= EXTRACT TO READ =
------------------------------
Now that I have an inconvenient medical condition, I think
about what I did to cause it. I smoked for fourteen years, knowing that it was
a terrible thing for me, knowing that Dad died of lung cancer, as did several
of his brothers and sisters. I think about eating badly, and exposure to all
kinds of pesticides and chemicals and god knows what over the years.
Also, being superstitious, I think about all the taboos I’ve
broken: all the salt I’ve spilled without throwing a few grains over my
shoulder, all the ladders I’ve walked under.
Mostly I think guiltily of all the people I've been
unpleasant to, or actually hurt, either accidentally or on purpose. (Of course
I have. You have too. But we’re talking about me, not you.)
But I have had very much happiness in this life – more than
I deserve, really. Partner is largely responsible for much of that. But I was
lucky to grow up in a place that was as beautiful as Washington state; lucky to
go to a funky Catholic-liberal college like Gonzaga in the crazy 1970s; lucky that
my first city was Spokane, an easy-to-navigate place that wasn’t at all threatening;
lucky to get into Brown for grad school (though I threw it over after a year);
lucky to find my way to Providence, my dear dowdy hometown for thirty-five
years now; lucky to get into the Peace Corps, and meet all kinds of interesting
people, American and Moroccan and British and Tunisian, some of whom still keep
in touch with me; lucky after that to work at Brown University, in a job that has
mostly been very good for me, and to work alongside people whom I have grown to
love and respect.
And then there’s Partner.
I cannot even tell you what he means to me. We met in 1995,
and I knew as soon as I saw him that I probably loved him. Does that sound
silly? He tells me that he felt the same way, and I respect him too much to
tell him that I have a hard time believing that anyone could ever love me at
first sight. At any rate, we were living together within a few years. We moved
to our present residence in 2002 – a nice little apartment, just right for the two
of us. I’ve grown to love Partner’s family – his two sisters and their families
– and I think of them and love them as my family, just as I feel about my own
family back in Washington.
Partner and I have grown older together. We’ve traveled
together. We’ve been angry with each other, and reconciled. We’ve been sick,
and taken care of each other. We shop for groceries together, and go to work
together in the morning.
I’d be lost without him.
No matter what happens from here on, I consider myself very lucky.
------------------------------
(Stored items)
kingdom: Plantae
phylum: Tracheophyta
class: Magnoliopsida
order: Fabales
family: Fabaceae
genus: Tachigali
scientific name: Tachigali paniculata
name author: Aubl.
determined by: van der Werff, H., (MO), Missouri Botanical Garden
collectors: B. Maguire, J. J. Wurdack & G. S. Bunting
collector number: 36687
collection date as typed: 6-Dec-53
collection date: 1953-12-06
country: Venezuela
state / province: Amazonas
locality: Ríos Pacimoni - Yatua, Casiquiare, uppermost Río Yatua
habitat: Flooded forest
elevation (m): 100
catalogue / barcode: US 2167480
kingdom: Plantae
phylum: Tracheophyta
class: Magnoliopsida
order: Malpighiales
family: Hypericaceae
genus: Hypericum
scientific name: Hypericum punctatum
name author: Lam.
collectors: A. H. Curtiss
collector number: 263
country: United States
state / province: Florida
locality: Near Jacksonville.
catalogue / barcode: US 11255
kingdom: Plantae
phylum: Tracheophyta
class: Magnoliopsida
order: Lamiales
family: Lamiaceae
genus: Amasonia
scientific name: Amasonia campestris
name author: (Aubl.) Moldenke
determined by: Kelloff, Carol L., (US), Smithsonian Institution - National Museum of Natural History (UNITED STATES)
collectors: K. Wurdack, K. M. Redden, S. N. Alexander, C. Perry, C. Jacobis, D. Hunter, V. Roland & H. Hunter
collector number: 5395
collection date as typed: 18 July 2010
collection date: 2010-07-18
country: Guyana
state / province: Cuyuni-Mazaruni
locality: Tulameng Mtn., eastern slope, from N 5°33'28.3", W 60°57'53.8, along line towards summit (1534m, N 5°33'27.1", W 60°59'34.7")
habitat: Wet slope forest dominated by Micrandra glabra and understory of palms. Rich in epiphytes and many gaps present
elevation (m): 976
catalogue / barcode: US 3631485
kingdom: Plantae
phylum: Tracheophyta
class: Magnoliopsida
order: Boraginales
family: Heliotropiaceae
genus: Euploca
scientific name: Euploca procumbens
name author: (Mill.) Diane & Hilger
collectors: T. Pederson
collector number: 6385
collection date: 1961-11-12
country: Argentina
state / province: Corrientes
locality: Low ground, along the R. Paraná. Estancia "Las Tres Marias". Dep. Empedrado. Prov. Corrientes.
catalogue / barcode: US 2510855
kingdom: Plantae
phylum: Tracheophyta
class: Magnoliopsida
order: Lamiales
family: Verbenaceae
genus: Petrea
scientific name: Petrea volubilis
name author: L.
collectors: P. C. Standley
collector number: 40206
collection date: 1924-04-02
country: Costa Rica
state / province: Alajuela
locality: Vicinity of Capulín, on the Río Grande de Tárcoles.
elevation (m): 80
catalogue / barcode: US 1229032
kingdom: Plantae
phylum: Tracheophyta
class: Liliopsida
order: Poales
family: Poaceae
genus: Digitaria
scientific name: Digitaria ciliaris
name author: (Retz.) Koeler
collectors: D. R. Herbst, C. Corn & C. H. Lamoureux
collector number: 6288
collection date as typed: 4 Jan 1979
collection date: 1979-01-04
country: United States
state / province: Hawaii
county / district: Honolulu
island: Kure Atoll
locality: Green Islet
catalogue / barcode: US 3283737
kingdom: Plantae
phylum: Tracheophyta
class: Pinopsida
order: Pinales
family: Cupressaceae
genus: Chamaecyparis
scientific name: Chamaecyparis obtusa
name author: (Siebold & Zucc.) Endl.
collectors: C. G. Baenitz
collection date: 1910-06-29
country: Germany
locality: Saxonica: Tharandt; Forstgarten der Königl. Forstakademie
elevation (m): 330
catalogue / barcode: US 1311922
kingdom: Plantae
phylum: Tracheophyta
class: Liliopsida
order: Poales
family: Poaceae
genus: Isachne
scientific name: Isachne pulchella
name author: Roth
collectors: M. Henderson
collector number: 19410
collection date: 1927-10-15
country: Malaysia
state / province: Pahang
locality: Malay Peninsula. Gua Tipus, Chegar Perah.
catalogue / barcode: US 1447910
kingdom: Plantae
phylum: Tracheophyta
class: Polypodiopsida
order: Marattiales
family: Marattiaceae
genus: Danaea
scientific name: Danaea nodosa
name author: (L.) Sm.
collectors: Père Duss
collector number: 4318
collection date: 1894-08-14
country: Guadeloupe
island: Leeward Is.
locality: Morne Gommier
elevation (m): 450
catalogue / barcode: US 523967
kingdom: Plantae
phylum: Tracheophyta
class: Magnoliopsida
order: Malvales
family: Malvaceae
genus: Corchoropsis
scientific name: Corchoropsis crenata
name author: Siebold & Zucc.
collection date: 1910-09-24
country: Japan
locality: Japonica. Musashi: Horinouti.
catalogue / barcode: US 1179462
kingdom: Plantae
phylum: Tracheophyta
------------------------------
= ACTIVITIES =
A: According to the reflection, in what year did the writer and Partner move to their present residence?
B: State whether each statement agrees with the reflection, answering yes or no and quoting the deciding words: (i) The writer smoked for fourteen years. (ii) The writer completed a graduate degree at Brown. (iii) The writer and Partner met in 1995.

= PER-TASK ANSWERS =
A: 2002

B:
(i) Yes: "I smoked for fourteen years"
(ii) No: "though I threw it over after a year"
(iii) Yes: "We met in 1995"